The most important integral geometric tools for stereological applications are kinematic formulas and results of Blaschke-Petkantschin type. Therefore, Crofton's formula and the principal kinematic formula for polyconvex sets are stated and shown using Hadwiger's characterization of the intrinsic volumes. Then, the linear Blaschke-Petkantschin formula is proved together with certain variants for flats containing a given direction (vertical flats) or contained in an isotropic subspace. The proofs are exclusively based on invariance arguments and an axiomatic description of the intrinsic volumes.

These tools are then applied in model-based stereology leading to unbiased estimators of specific intrinsic volumes of stationary random sets from observations in a compact window or a lower dimensional flat.
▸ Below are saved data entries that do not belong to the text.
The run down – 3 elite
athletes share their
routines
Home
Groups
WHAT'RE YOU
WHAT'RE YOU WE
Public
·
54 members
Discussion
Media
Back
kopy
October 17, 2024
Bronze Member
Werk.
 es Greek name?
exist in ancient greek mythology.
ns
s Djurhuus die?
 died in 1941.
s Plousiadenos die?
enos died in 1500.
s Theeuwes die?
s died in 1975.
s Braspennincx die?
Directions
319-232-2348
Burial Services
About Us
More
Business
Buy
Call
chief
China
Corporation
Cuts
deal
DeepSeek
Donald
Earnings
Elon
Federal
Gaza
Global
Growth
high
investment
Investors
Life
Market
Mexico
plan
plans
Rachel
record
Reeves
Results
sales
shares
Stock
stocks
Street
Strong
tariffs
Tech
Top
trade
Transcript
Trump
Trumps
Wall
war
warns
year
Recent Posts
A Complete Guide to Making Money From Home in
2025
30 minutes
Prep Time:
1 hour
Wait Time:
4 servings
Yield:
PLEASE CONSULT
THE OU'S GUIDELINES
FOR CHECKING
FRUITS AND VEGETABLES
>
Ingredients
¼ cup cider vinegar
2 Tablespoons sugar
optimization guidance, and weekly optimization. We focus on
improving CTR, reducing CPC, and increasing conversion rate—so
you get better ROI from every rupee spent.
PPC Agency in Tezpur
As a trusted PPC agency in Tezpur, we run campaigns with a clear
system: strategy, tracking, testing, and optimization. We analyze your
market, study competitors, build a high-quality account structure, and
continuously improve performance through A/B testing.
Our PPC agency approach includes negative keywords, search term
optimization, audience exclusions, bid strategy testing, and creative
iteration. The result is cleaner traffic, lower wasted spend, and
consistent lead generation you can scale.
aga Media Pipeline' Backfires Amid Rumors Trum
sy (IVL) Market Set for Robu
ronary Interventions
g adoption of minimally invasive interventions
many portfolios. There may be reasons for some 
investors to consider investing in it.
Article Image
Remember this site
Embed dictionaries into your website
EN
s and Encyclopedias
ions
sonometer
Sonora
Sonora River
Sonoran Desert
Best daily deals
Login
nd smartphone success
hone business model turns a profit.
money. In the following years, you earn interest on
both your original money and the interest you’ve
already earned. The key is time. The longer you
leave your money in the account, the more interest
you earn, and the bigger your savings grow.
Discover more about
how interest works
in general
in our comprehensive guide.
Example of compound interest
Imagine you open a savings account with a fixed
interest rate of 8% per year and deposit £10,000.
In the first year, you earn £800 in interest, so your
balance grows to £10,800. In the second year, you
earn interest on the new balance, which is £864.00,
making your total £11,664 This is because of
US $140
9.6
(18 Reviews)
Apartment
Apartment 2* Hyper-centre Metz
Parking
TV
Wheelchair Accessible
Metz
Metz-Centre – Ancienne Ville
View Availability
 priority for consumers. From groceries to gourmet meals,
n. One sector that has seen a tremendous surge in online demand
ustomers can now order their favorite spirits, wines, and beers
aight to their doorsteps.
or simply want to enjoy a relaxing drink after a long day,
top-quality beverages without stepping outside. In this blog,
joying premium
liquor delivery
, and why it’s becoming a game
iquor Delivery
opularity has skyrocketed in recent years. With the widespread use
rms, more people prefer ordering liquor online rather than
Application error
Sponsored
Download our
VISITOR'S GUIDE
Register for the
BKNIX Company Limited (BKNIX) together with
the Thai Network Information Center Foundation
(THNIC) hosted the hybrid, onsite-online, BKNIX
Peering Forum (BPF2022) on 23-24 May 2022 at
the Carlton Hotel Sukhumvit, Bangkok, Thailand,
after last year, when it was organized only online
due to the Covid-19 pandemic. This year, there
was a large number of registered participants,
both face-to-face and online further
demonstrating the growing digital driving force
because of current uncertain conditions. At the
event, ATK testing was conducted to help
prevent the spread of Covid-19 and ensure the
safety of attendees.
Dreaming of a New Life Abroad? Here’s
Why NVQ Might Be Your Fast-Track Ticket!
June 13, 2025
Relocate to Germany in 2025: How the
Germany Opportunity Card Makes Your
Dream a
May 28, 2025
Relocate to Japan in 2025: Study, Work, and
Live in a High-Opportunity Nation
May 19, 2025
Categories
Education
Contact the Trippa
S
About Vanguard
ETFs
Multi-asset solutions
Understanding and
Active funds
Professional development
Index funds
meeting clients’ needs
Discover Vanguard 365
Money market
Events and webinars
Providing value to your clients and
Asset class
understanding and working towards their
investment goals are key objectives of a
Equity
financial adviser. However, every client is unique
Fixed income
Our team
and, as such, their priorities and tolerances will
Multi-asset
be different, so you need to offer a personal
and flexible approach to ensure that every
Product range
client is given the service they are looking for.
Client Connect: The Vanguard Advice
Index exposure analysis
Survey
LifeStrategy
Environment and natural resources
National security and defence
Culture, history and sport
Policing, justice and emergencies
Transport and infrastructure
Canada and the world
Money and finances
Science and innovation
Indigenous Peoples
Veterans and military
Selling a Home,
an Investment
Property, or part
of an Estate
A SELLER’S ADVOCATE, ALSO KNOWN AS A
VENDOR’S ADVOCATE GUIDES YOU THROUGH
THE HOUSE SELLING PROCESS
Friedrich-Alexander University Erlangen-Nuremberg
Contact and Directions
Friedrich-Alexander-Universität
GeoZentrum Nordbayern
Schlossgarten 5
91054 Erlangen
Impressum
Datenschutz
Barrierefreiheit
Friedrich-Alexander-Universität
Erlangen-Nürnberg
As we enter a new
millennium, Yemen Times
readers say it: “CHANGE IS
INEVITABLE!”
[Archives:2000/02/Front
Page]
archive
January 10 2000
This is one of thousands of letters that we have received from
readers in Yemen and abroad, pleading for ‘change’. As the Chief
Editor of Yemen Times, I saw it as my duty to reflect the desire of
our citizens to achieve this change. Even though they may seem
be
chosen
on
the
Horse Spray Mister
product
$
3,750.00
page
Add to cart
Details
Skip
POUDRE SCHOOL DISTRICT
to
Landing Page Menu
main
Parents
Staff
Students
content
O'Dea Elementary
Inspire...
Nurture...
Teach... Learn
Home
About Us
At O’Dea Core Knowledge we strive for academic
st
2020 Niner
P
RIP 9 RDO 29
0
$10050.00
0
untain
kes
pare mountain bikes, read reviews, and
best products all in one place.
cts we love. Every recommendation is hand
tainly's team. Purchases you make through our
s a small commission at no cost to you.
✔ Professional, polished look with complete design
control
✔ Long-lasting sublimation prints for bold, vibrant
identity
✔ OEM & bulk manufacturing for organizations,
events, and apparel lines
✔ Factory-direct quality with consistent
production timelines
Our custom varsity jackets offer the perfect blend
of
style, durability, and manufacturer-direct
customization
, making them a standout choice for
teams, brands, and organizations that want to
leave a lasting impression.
Also, Miles-formula for stationary and isotropic Boolean models with convex particles are derived. In design-based stereology, Crofton's formula leads to an unbiased estimator of intrinsic volumes from isotropic uniform random flats. To estimate the Euler characteristic, which cannot be estimated using Crofton's formula, the disector design is presented. Finally we discuss design-unbiased estimation of intrinsic volumes from vertical and from isotropic sections.